Vanetik, a US citizen born in Ukraine, denies promising Fuks inaugural tickets or influencing Fuks’ visa restriction. He has said the money Fuks paid him related to work he, like Giuliani, did for Kharkiv at Fuks’ behest, and that he had offered to help Fuks attend an inaugural ball, not the inauguration itself. This month, Vanetik responded by suing Fuks in state court in California, alleging that their dispute led Fuks to threaten to kill him and later to attempt to arrange to have Vanetik murdered. Vanetik say he has reported the threat to the FBI and sent a letter to the State Department that includes affidavits from four men who claim to have heard Fuks discussing plans for Vanetik’s murder.
Fuks denied Vanetik’s claims and called the lawsuit “nonsense” in a statement sent by a spokesperson. “For an assessment…it would be worth contacting specialists in the medical field, not the legal one,” Fuks said.
Fuks also disputed the basis for the sanctions in Ukraine. He said he never had any interest in the oil company whose activity was the cause for the sanctions and charged that the secretary of Ukraine’s National Security and Defense Council is working with one of Fuks’ business rivals. “I will defend my reputation in Ukrainian and international courts,” he said.

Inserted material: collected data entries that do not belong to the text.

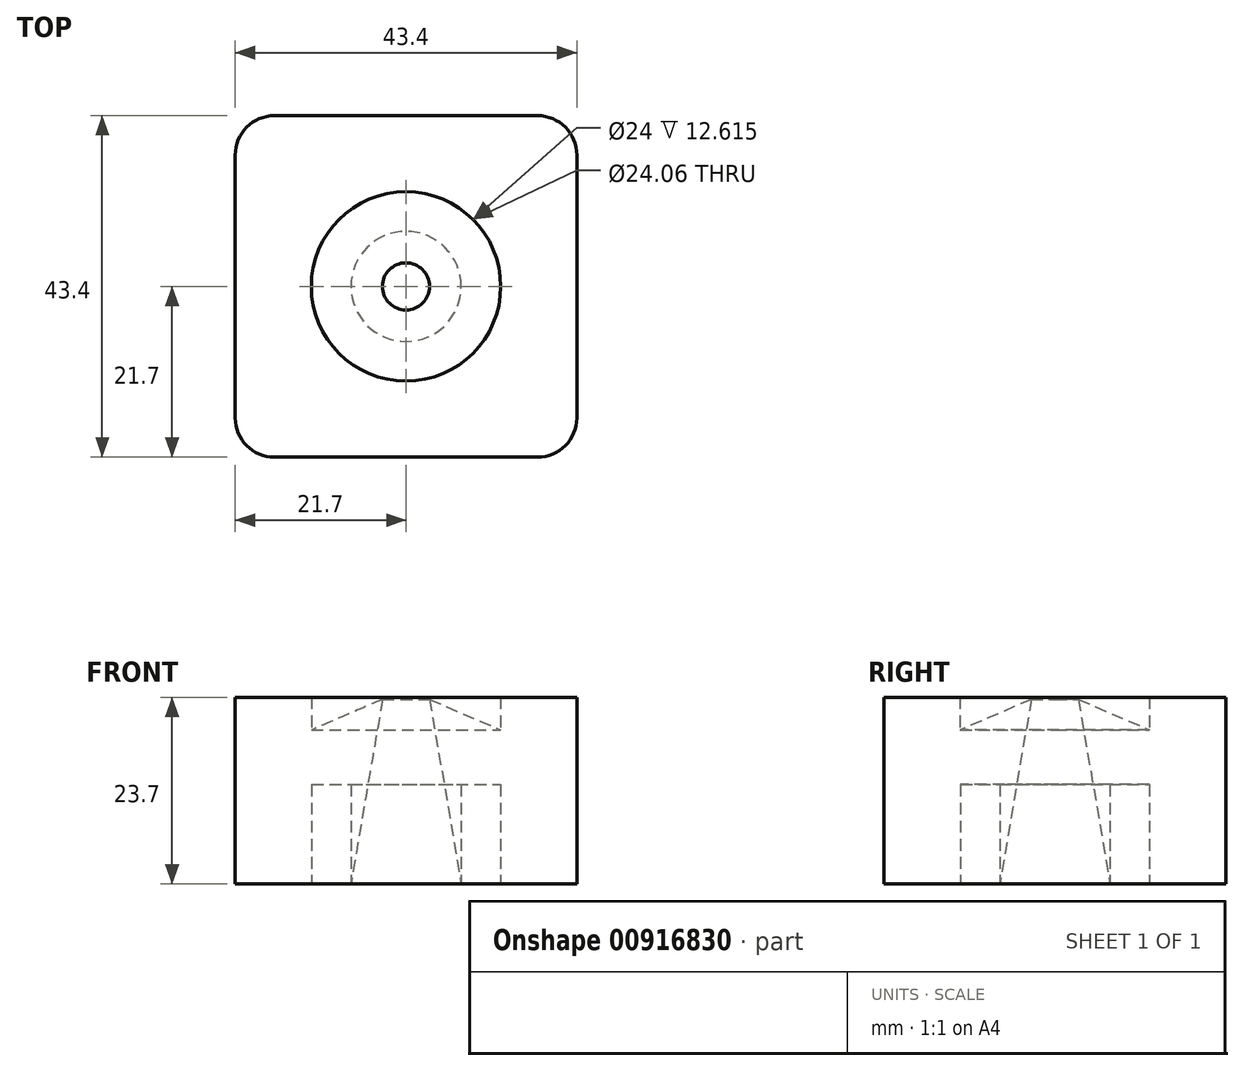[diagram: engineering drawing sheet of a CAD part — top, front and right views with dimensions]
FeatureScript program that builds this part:
annotation { "Feature Type Name" : "Feature", "Feature Type Description" : "" }
export const myFeature = defineFeature(function(context is Context, id is Id, definition is map)
    precondition{}
    {
        {
            var Q0;
            Q0=qCreatedBy(makeId("Front.planeOp"),FACE);
            var sketch = newSketch(context, id + "F0", { "sketchPlane" : qUnion([Q0])});
            skLineSegment(sketch, "E0", {"start": v(0, 0) * mm, "end": v(0, 40) * mm});
            skLineSegment(sketch, "E1", {"start": v(3, 23.42) * mm, "end": v(7, 0) * mm});
            skPoint(sketch, "E2", {"position": v(3, 23.42) * mm});
            skPoint(sketch, "E3", {"position": v(0, 23.42) * mm});
            skLineSegment(sketch, "E4", {"start": v(7, 0) * mm, "end": v(7, 12.61) * mm});
            skLineSegment(sketch, "E5", {"start": v(7, 12.61) * mm, "end": v(12, 12.61) * mm});
            skLineSegment(sketch, "E6", {"start": v(12, 12.61) * mm, "end": v(12, 0) * mm});
            skLineSegment(sketch, "E7", {"start": v(12, 0) * mm, "end": v(21.5, 0) * mm});
            skLineSegment(sketch, "E8", {"start": v(21.5, 0) * mm, "end": v(21.5, 15.48) * mm});
            skLineSegment(sketch, "E9", {"start": v(21.5, 15.48) * mm, "end": v(3, 23.42) * mm});
            skSolve(sketch);
        }
        {
            var Q0;
            Q0=makeQuery(id+"F0.imprint","IMPRINT",FACE,{"disambiguationData":[TD([[makeQuery(id+"F0.imprint","IMPRINT",EDGE,{"derivedFrom":sQuery(id+"F0.wireOp",EDGE,"E1")}),1.0]])]});
            var Q1;
            Q1=sQuery(id+"F0.wireOp",EDGE,"E0");
            revolve(context, id + "F1", {"surfaceOperationType" : NewSurfaceOperationType.NEW, "entities" : qUnion([Q0]), "axis" : qUnion([Q1]), "revolveType" : RevolveType.FULL});
        }
        {
            var Q0;
            Q0=qCreatedBy(makeId("Top.planeOp"),FACE);
            var sketch = newSketch(context, id + "F2", { "sketchPlane" : qUnion([Q0])});
            skCircle(sketch, "E10.cCircle", {"center": v(0, 0) * mm, "radius": 21.7 * mm, "construction": true});
            skLineSegment(sketch, "E10.0", {"start": v(-16.7, 21.7) * mm, "end": v(16.7, 21.7) * mm});
            skLineSegment(sketch, "E10.1", {"start": v(21.7, 16.7) * mm, "end": v(21.7, -16.7) * mm});
            skLineSegment(sketch, "E10.2", {"start": v(16.7, -21.7) * mm, "end": v(-16.7, -21.7) * mm});
            skLineSegment(sketch, "E10.3", {"start": v(-21.7, -16.7) * mm, "end": v(-21.7, 16.7) * mm});
            skPoint(sketch, "E10.0.midPoint", {"position": v(0, 21.7) * mm});
            skPoint(sketch, "E11.visualSharp", {"position": v(-21.7, 21.7) * mm});
            skArc(sketch, "E11.filletArc", {"start": v(-16.7, 21.7) * mm, "mid": v(-20.23, 20.23) * mm, "end": v(-21.7, 16.7) * mm});
            skPoint(sketch, "E12.visualSharp", {"position": v(-21.7, -21.7) * mm});
            skArc(sketch, "E12.filletArc", {"start": v(-21.7, -16.7) * mm, "mid": v(-20.23, -20.23) * mm, "end": v(-16.7, -21.7) * mm});
            skPoint(sketch, "E13.visualSharp", {"position": v(21.7, -21.7) * mm});
            skArc(sketch, "E13.filletArc", {"start": v(16.7, -21.7) * mm, "mid": v(20.23, -20.23) * mm, "end": v(21.7, -16.7) * mm});
            skPoint(sketch, "E14.visualSharp", {"position": v(21.7, 21.7) * mm});
            skArc(sketch, "E14.filletArc", {"start": v(21.7, 16.7) * mm, "mid": v(20.23, 20.23) * mm, "end": v(16.7, 21.7) * mm});
            skCircle(sketch, "E15", {"center": v(0, 0) * mm, "radius": 6.93 * mm});
            skCircle(sketch, "E16", {"center": v(0, 0) * mm, "radius": 12.03 * mm});
            skSolve(sketch);
        }
        {
            var Q0;
            Q0 = qSketchRegion(id + "F2", true);
            extrude(context, id + "F3", {"entities" : qUnion([Q0]), "operationType" : NewBodyOperationType.ADD, "depth" : 23.7 * mm, "offsetDistance" : 25 * mm});
        }
    });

Fuks and Firtash join a lengthy list of Ukrainians linked to Giuliani who have been accused of malfeasance. A report declassified in March by the Office of the Director of National Intelligence suggested that Andriy Derkach, a Ukrainian legislator who the Treasury Department previously called “an active Russian agent,” used the former New York mayor to advance Russian disinformation intended to help Trump in the 2020 election. Last year, Treasury also sanctioned four other Ukrainians from whom Giuliani sought information, alleging they aided Russian interference efforts. Parnas and two other men who assisted Giuliani’s efforts have been charged in New York with fraud and campaign finance violations. Last week, FBI agents searched the home of a California businessman associate who helped Giuliani try to produce a documentary about the Bidens and Ukraine.
Giuliani did not respond to a request for comment this week. But he has previously addressed accusations about people he worked with in Ukraine by arguing he was professionally obligated to deal with them. “Where do you think you get evidence about horrible people?” Giuliani asked in a speech in New York this month. “From other horrible people.”
*Update: After this story was published, Firtash’s lawyer, Lanny Davis, released a statement asserting that Firtash never sold titanium raw materials to the Russian military. Firtash previously sold such products to a private Russian company that produces titanium, but ceased doing so in 2014, Davis said. He also said that a Ukrainian state-owned mining company currently supplies titanium raw materials to the same Russian titanium producer.